Blacklight and Stemming

With the coming transition of the IUCAT public interface from the existing SIRSIDynix OPAC to the new Blacklight discovery layer there are a lot of exciting new features coming our way. Some examples include faceted searching, better results, an easier to use interface. Along with the change in the interface, we will see changes in how search works. One of these changes relates to truncation and word stemming.

Truncation is the ability to expand a keyword search to retrieve multiple forms of a word by using a specified symbol to replace a character or set of characters. The truncation symbol can typically be used anywhere within a word: at the end, beginning, or within a term. For example in the current IUCat a search for comput$ would find words such as:  computer, computers, computing, and computation. Truncation is a handy tool that can help bring back a lot of different results and it is a common search feature in most traditional OPACs and in many vendor databases. Blacklight, like other discovery layer interfaces such as VuFind, relies on a technique called word stemming rather than on truncation.

Word Stemming is when the catalog searches for the “root” of a word and displays all words with that stem.
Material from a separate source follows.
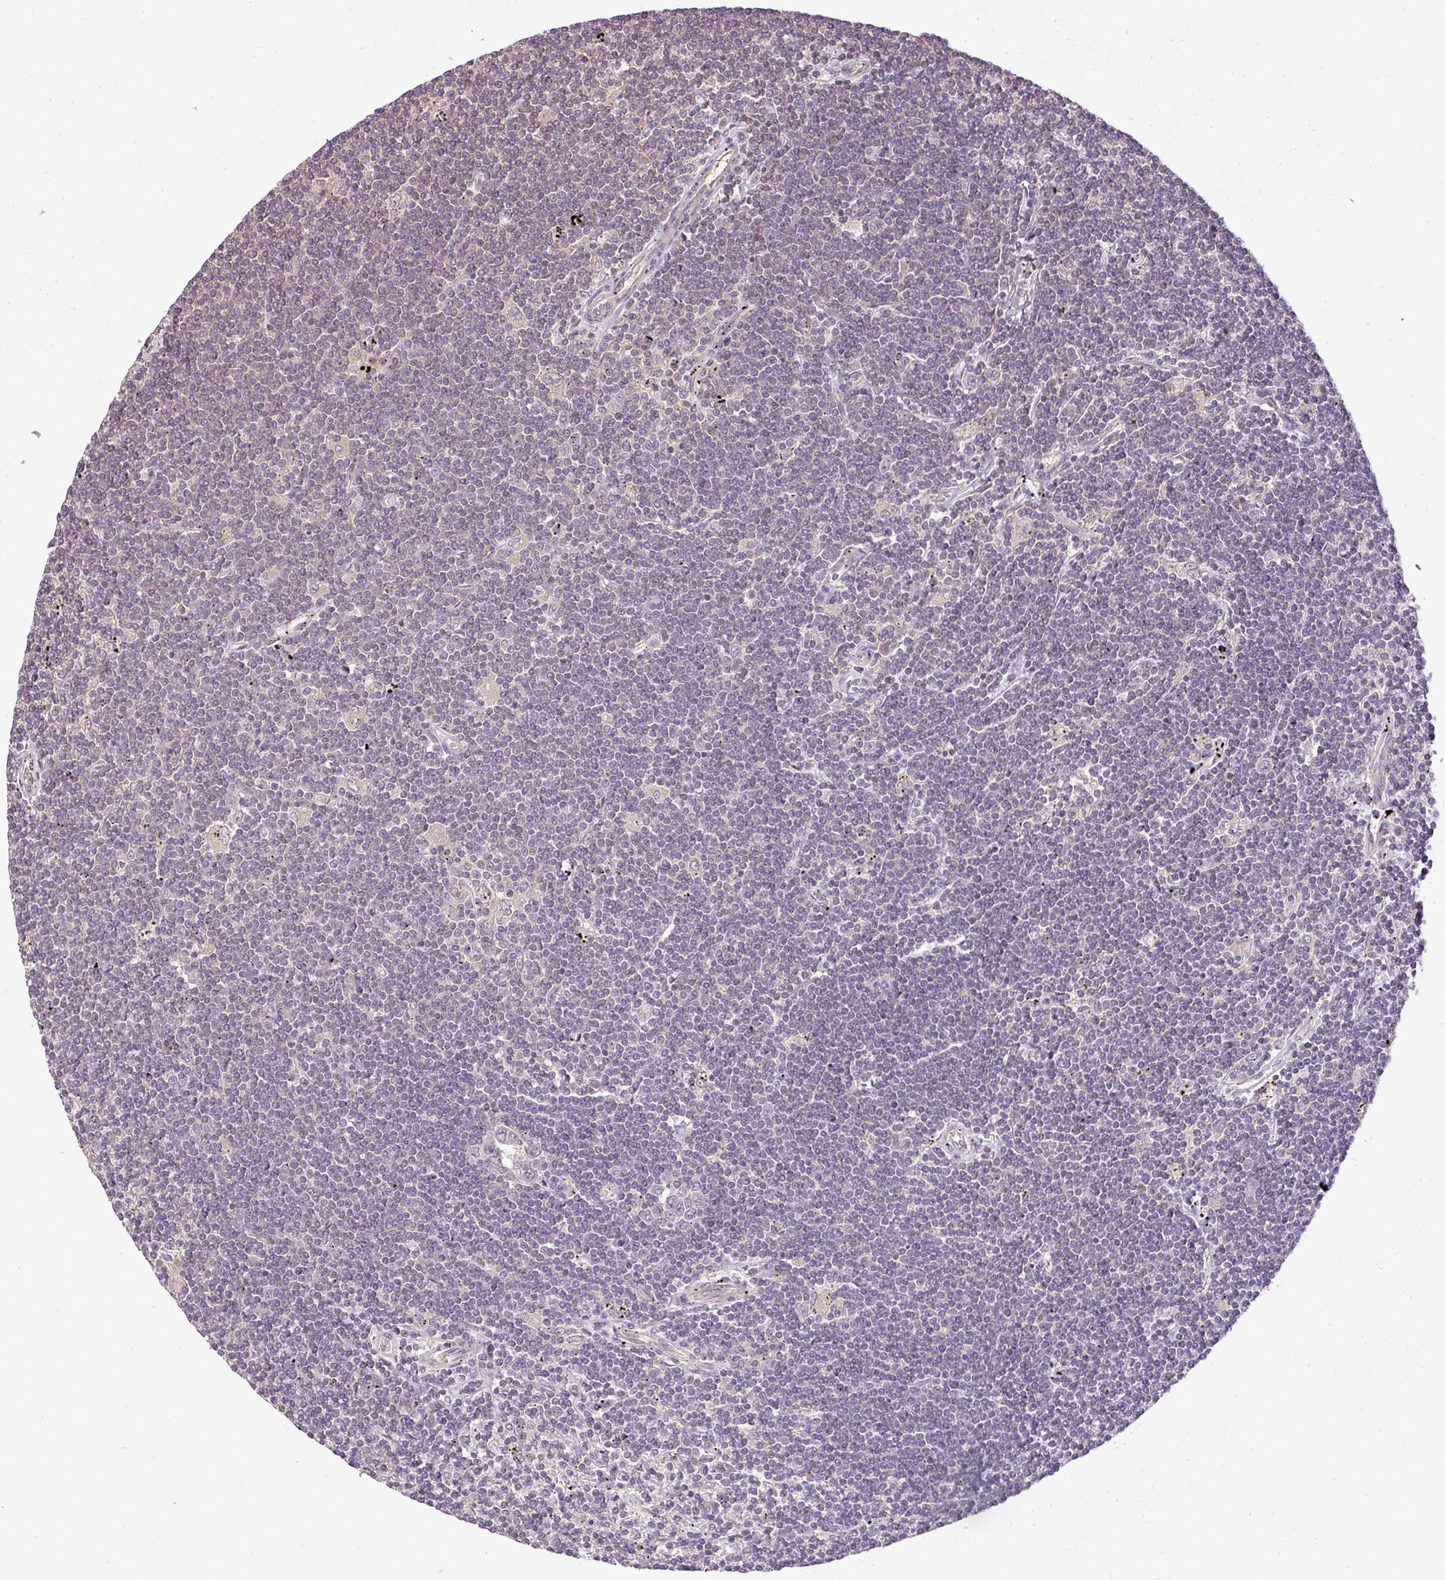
{"staining": {"intensity": "negative", "quantity": "none", "location": "none"}, "tissue": "lymphoma", "cell_type": "Tumor cells", "image_type": "cancer", "snomed": [{"axis": "morphology", "description": "Malignant lymphoma, non-Hodgkin's type, Low grade"}, {"axis": "topography", "description": "Spleen"}], "caption": "A high-resolution image shows immunohistochemistry staining of lymphoma, which demonstrates no significant staining in tumor cells.", "gene": "TCL1B", "patient": {"sex": "male", "age": 76}}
Rather than relying on the searcher to place a specific character to expand the search as in truncation, the use of word stemming initiates an automatic search for the “root” of a search term, then returns results with all words associated with that stem. This is similar to how Google searches, so users who use Google a lot won’t notice much of a difference.

Because this is an automatic process, oftentimes it is difficult or impossible to know or predict the “stem” terms for any particular word. For example, knees has a stem of knee, but kneel has a stem of kneel not knee. Another example of stemming is when you type the word “searching” or “search” or “searches” you’ll find they all stem to “search”. But “searcher” does not; it stems to “searcher”.

For searchers who are accustomed to truncation, there may be similar terms that would have been retrieved using truncation, but which will not be retrieved using word stemming because they do not share the same stem.

For many of our users, this change will not be apparent, but we hope this is a helpful explanation of this change for expert searchers accustomed to relying on truncation.

More about Blacklight, the new interface for IUCAT

Since the last post about Blacklight, we’ve been asked a lot of questions about Blacklight and its development in IU Libraries. Those of you who missed reading it might want to check here. This post will focus on some of the questions that we have been asked most frequently.

What sorts of changes will there be in the new IUCAT?

People involved in the development phase are working hard to insure that a new discovery interface not only retains the functionality of IUCAT currently available, but also delivers improved functionality.

Most next generation type catalogs have a simplified search box, which is easy and quick to use for users with a simple question. Blacklight provides a simple format for the basic search and facet structure for limiting searches.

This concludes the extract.